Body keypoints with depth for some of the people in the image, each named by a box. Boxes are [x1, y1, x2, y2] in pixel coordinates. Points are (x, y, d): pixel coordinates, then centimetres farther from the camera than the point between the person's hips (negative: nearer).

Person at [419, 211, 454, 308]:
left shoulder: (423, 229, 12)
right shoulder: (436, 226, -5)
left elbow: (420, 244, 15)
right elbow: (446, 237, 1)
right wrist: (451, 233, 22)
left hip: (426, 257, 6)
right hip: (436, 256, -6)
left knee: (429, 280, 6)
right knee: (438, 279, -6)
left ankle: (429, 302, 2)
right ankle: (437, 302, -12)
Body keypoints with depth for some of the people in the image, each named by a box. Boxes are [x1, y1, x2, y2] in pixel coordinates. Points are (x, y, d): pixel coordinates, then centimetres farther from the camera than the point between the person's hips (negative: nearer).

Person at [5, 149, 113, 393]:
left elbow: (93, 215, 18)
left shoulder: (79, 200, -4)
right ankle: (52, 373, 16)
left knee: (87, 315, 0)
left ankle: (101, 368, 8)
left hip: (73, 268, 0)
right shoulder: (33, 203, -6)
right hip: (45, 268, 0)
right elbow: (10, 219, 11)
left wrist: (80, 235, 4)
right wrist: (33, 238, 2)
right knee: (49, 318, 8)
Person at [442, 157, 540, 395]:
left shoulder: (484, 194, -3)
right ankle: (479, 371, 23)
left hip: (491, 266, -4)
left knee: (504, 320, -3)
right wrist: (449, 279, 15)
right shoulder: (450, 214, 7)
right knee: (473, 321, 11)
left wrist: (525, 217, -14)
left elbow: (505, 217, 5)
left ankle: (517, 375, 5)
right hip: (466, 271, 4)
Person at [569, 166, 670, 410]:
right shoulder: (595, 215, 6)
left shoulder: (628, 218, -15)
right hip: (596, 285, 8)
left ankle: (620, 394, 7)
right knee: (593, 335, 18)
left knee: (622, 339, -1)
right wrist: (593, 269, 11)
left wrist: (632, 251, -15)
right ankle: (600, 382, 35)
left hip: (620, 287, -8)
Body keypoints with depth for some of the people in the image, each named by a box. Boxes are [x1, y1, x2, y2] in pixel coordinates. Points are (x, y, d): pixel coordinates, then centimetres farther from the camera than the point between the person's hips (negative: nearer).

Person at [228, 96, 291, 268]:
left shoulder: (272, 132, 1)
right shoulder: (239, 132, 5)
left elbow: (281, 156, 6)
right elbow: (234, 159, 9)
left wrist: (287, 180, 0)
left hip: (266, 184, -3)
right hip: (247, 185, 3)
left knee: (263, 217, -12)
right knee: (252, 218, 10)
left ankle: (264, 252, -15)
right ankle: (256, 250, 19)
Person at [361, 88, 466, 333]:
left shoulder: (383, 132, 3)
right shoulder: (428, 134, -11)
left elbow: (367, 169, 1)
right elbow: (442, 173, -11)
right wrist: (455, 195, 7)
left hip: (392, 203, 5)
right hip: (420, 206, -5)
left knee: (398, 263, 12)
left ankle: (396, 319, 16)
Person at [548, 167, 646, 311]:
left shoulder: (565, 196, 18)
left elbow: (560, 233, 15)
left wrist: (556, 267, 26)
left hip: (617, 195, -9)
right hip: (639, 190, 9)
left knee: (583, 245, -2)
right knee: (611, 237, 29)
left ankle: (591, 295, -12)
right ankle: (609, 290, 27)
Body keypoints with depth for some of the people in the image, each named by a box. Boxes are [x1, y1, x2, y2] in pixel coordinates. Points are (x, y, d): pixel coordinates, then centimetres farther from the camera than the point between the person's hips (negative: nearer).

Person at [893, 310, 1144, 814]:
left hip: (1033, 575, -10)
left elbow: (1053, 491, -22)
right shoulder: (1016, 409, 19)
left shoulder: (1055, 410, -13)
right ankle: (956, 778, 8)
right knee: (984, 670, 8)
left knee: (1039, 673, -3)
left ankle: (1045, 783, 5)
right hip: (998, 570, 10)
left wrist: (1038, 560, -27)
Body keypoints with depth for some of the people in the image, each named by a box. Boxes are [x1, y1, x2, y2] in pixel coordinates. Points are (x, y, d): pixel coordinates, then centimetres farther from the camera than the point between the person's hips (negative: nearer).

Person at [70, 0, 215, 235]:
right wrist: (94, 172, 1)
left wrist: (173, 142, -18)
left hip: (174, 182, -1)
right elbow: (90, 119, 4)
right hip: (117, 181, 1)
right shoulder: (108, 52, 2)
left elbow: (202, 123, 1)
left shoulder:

* About this task:
Reproduce the records above in full, without altering a single character.

* Solution to this problem:
Body keypoints with depth for some of the people in the image, each named by a box. Boxes are [x1, y1, x2, y2] in pixel coordinates. Points are (x, y, d): pixel coordinates, then centimetres farther from the camera than the point between the person's hips (negative: nearer).

Person at [419, 211, 454, 308]:
left shoulder: (423, 229, 12)
right shoulder: (436, 226, -5)
left elbow: (420, 244, 15)
right elbow: (446, 237, 1)
right wrist: (451, 233, 22)
left hip: (426, 257, 6)
right hip: (436, 256, -6)
left knee: (429, 280, 6)
right knee: (438, 279, -6)
left ankle: (429, 302, 2)
right ankle: (437, 302, -12)
Body keypoints with depth for some of the people in the image, each named by a box. Boxes are [x1, y1, x2, y2] in pixel coordinates. Points are (x, y, d): pixel coordinates, then centimetres farther from the camera than the point between the person's hips (negative: nearer).

Person at [5, 149, 113, 393]:
left elbow: (93, 215, 18)
left shoulder: (79, 200, -4)
right ankle: (52, 373, 16)
left knee: (87, 315, 0)
left ankle: (101, 368, 8)
left hip: (73, 268, 0)
right shoulder: (33, 203, -6)
right hip: (45, 268, 0)
right elbow: (10, 219, 11)
left wrist: (80, 235, 4)
right wrist: (33, 238, 2)
right knee: (49, 318, 8)
Person at [442, 157, 540, 395]:
left shoulder: (484, 194, -3)
right ankle: (479, 371, 23)
left hip: (491, 266, -4)
left knee: (504, 320, -3)
right wrist: (449, 279, 15)
right shoulder: (450, 214, 7)
right knee: (473, 321, 11)
left wrist: (525, 217, -14)
left elbow: (505, 217, 5)
left ankle: (517, 375, 5)
right hip: (466, 271, 4)
Person at [569, 166, 670, 410]:
right shoulder: (595, 215, 6)
left shoulder: (628, 218, -15)
right hip: (596, 285, 8)
left ankle: (620, 394, 7)
right knee: (593, 335, 18)
left knee: (622, 339, -1)
right wrist: (593, 269, 11)
left wrist: (632, 251, -15)
right ankle: (600, 382, 35)
left hip: (620, 287, -8)
Body keypoints with depth for some of the people in the image, each named by a box. Boxes are [x1, y1, x2, y2] in pixel coordinates. Points are (x, y, d): pixel coordinates, then centimetres farther from the camera than the point between the person's hips (negative: nearer).

Person at [228, 96, 291, 268]:
left shoulder: (272, 132, 1)
right shoulder: (239, 132, 5)
left elbow: (281, 156, 6)
right elbow: (234, 159, 9)
left wrist: (287, 180, 0)
left hip: (266, 184, -3)
right hip: (247, 185, 3)
left knee: (263, 217, -12)
right knee: (252, 218, 10)
left ankle: (264, 252, -15)
right ankle: (256, 250, 19)
Person at [361, 88, 466, 333]:
left shoulder: (383, 132, 3)
right shoulder: (428, 134, -11)
left elbow: (367, 169, 1)
right elbow: (442, 173, -11)
right wrist: (455, 195, 7)
left hip: (392, 203, 5)
right hip: (420, 206, -5)
left knee: (398, 263, 12)
left ankle: (396, 319, 16)
Person at [548, 167, 646, 311]:
left shoulder: (565, 196, 18)
left elbow: (560, 233, 15)
left wrist: (556, 267, 26)
left hip: (617, 195, -9)
right hip: (639, 190, 9)
left knee: (583, 245, -2)
right knee: (611, 237, 29)
left ankle: (591, 295, -12)
right ankle: (609, 290, 27)
Body keypoints with depth for some of the people in the image, each named by a box. Boxes are [x1, y1, x2, y2] in pixel coordinates. Points are (x, y, d): pixel coordinates, then centimetres farther from the camera than the point between the person's hips (negative: nearer).

Person at [893, 310, 1144, 814]:
left hip: (1033, 575, -10)
left elbow: (1053, 491, -22)
right shoulder: (1016, 409, 19)
left shoulder: (1055, 410, -13)
right ankle: (956, 778, 8)
right knee: (984, 670, 8)
left knee: (1039, 673, -3)
left ankle: (1045, 783, 5)
right hip: (998, 570, 10)
left wrist: (1038, 560, -27)
Body keypoints with depth for some of the people in the image, each named by a box. Boxes are [x1, y1, x2, y2] in pixel coordinates. Points are (x, y, d): pixel coordinates, then centimetres farther from the camera than the point between the person's hips (negative: nearer).

Person at [70, 0, 215, 235]:
right wrist: (94, 172, 1)
left wrist: (173, 142, -18)
left hip: (174, 182, -1)
right elbow: (90, 119, 4)
right hip: (117, 181, 1)
right shoulder: (108, 52, 2)
left elbow: (202, 123, 1)
left shoulder:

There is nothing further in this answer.